Battle of Preveza
9:00 AM
Ye Pirate Bold
Dead Men Tell No Tales
Curated by Sonia Larbi
Ohannes Umed Behzad, Battle of Preveza 1538, 1866 |
60,000 soldiers in around 300 ships assembled on a neighboring island. Andrea Doria arrived with the Spanish-Genoese fleet and was put in charge. Before that, the Papal fleet had already engaged the Ottoman ships. Barbarossa succeeded in repelling the forces from Preveza. After the small tiff, Doria had enough intel to make a decision. Barbarossa was only 122 ships and 12,000 men strong. A head-on attack at sea would quickly take care of the pirate fleet.

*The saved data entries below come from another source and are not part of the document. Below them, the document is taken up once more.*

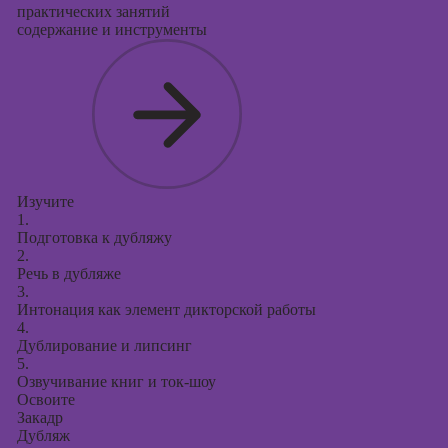
практических занятий
содержание и инструменты
Изучите
1.
Подготовка к дубляжу
2.
Речь в дубляже
3.
Интонация как элемент дикторской работы
4.
Дублирование и липсинг
5.
Озвучивание книг и ток-шоу
Освоите
Закадр
Дубляж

The day of the battle, the Holy League was taken off guard by the fleet of Ottoman ships heading towards them. Doria was not expecting such a daring and offensive move from a fleet so incredibly outnumbered. But as the Christian fleet tried to band into formation to meet the pirates, they found they had no wind to fill their sails. Barbarossa had calculated correctly. He was sailing at full speed with the wind while the Holy League sat in the water, completely immobile. The main gunships were out of range of Barbarossa and had to watch while the nimble pirates boarded and sank almost half the fleet.
By the end of the battle, 3,000 Christian soldiers were taken prisoner. Barbarossa's men suffered 800 casualties and 400 deaths, but succeeded in conquering the largest Christian fleet in the Mediterranean. He also signed a peace treaty with Venice that transferred ownership of strategic islands in four different regions to the Ottoman Empire and paid 300,000 ducats of gold to his brother, Aruj. With the momentum from Preveza, Hizir liberated Tunis and the other port cities the Holy League occupied on the Barbary coast. Even though Hizir's beard wasn't fiery red like his brother's, he still catapulted the Barbarossa name into eternal infamy.